The Writing on the Wall

Divining the future of a city one mural at a time

Such vandalism rarely impinges upon murals, it should be noted. "It won't last for two weeks," Lindstrom recalls being told when she and her crew of neighborhood youth were painting on Park and Lake. "They will destroy it." This lurking "they," however, did not spray tags or other visual noise onto the new wall painting as officials had suspected. Community art, as opposed to the kind of commercial visuals imposed upon the community, tends not to create the antagonism that makes someone scrawl one's personality upon it.

Murals are far more likely to be victims of extremes in weather or local redevelopment than of vandalism. The vivid colors that once marked "Welcome to Elliot Park," for instance, are visible only in archival photographs now. The "Celebration of Life" mural, designed to mark the entry to the African-American community in north Minneapolis, has a precarious future because of local political developments. A list of prominent murals that have vanished over the years would be too long to include; a list of prominent murals in need of repair or touching up would, sadly, be overlong as well.

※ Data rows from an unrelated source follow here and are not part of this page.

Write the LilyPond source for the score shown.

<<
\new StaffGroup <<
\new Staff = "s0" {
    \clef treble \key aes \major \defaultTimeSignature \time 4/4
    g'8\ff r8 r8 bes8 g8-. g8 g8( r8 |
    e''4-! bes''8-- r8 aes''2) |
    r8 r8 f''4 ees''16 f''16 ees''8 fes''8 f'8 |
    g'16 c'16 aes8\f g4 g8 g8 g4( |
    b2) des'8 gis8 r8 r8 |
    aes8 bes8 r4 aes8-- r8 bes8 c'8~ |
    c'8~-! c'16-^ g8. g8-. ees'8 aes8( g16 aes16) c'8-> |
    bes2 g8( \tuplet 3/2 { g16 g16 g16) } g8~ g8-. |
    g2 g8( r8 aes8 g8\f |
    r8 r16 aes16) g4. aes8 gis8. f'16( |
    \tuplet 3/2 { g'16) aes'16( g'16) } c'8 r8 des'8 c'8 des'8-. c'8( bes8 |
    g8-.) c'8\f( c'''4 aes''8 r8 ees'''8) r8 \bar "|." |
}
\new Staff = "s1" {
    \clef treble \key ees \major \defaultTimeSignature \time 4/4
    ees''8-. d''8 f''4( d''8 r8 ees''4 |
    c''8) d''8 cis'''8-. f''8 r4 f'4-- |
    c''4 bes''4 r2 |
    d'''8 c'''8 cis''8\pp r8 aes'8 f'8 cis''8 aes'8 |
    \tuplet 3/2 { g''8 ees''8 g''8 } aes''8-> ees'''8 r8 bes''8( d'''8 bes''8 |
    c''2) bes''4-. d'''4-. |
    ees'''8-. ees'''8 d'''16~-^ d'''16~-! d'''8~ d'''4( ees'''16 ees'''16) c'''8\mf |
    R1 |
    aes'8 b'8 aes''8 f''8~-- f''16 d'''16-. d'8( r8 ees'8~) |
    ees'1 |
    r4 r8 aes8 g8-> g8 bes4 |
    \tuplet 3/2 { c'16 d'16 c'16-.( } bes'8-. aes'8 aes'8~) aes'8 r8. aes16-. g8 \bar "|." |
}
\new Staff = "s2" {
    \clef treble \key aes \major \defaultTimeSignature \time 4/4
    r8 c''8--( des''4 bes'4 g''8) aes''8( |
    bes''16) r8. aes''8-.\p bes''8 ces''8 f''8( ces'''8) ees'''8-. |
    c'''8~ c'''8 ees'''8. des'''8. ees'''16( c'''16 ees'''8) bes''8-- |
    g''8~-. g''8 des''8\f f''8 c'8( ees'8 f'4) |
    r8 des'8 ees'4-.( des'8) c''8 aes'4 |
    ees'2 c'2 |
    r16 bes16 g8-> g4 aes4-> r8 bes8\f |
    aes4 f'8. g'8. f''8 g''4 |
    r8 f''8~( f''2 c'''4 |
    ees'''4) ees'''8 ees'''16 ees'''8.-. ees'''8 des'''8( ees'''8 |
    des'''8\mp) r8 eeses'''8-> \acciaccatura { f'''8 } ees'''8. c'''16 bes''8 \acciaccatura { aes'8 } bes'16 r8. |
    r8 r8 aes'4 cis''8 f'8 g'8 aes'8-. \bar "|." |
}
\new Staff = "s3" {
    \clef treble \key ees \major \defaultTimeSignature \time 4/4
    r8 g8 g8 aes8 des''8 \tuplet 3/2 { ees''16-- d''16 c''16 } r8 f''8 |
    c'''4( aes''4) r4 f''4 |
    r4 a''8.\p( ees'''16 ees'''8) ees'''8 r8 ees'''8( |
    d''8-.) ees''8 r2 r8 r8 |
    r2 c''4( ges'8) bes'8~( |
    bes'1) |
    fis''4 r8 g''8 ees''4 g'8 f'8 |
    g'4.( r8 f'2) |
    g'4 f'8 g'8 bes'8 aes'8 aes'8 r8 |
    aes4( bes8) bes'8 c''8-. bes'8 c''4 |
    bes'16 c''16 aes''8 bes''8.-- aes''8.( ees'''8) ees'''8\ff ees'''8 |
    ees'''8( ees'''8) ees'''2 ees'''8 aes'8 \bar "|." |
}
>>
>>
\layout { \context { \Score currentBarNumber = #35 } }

"Our desire to have murals far outstrips our capacity to take care of them," says Jack Becker of Forecast, a St. Paul arts nonprofit. Most community groups or businesses believe their work is finished when the painting is concluded. In fact, says Becker, the life of the mural has then only begun. In eight to ten years, he estimates, paint begins fading or plaster begins cracking and murals need to be touched up. Instead, however, many are painted over, and the cycle begins again.

Michael Dvorak

A novice in the world of public art, I recently undertook a monthlong survey of as many murals in Minneapolis and St. Paul as my eyes could take in, with just a few guidebooks and the helpful advice of experts guiding my forays. Below are about 20 of the works that stood out, accompanied by a mélange of my impressions, the artists' commentary, and whatever other material seemed interesting. (Also, City Pages' David Schimke visits a studio the size of a hangar where a team of Mexican and American artists are creating a mosaic that will go up on a wall in Minneapolis's Longfellow neighborhood just a few weeks hence.) By the way, I am by no means claiming that these are the "best" murals in the Twin Cities, and just because I omitted a piece doesn't mean it isn't noteworthy. So let's just stop that flurry of letters to the editor starting "How could you overlook the puzzle-like, negative-image lettering on the side of the U of M studio arts building?" and "What kind of idiot would fail to mention Roger Nelson's work on the Kmart building on Lake Street?" This piece is meant as an introduction, not a conclusion.

In any case, these existing murals are now part of the psychological landscape of the Cities. True, they may be a part of our subconscious landscape: When I mentioned I was working on this article, some half-dozen friends and acquaintances chimed in to suggest a mural I just had to include--if only they could remember the exact location. But that's how public art operates, subtly shifting your mood without commanding your full attention.

One way or another, public space will be arranged according to some sort of aesthetic. If we're fortunate, the community that will be shaped by that aesthetic will have some say in the process. It can be one of restyled graffiti. Or, if you prefer, it can be one of steel and glass and unadorned concrete--or Taco Bell ads.



John Biggers, designer;
painted by Ta-coumba Aiken,
Seitu Jones, and others


Olson Memorial Highway and Lyndale Avenue North

Minneapolis * 1996


The sound wall might be the most depressing of all modern architectural feats, rising above the ruins of former communities as a monument to sheer, unadorned utility. Cars must be moved along highways. People must be shielded from the roaring noise of those highways. Walls must rise.

The first such structure that the Minnesota Department of Transportation allowed to be painted was heralded by its creators as "a gateway to the African-American community," which accounts for the African motifs in the piece. On the far left, fireballs shoot from an amorphous void into a checkered grid. As you follow the pale blue panels rightward, recognizable shapes slowly emerge from these patterns. Paint drippings cohere into ornate combs, descending from above to gently touch spirit stools occupied by totemic animals. At the midpoint of the wall, the shapes rise off the wall to create a vivid three-dimensional effect. Then they sink back into the surface on the far right, fading first into rudimentary sketches, then into nothingness again.

This vision of life's mutability, of existence emerging from the universe and then returning, might soon be reflected in the fate of the mural itself. As part of the controversial redevelopment of the near north side, nearby Bassett Creek will soon be "reclaimed"--that is, brought above ground--and the land on which Celebration of Life now rests will become structurally unsound. (See "Home Is Where the Art Is," February 28). Two proposals have been floated in response, to be debated in public discussion on September 22. One would relocate the mural, risking structural damage. An alternative plan would pony up money to reconstruct it elsewhere, even though its original creator, John Biggers, died earlier this year. The mural's dilemma seems uncomfortably fitting, since much of the African-American community celebrated in "Celebration of Life" has already been displaced.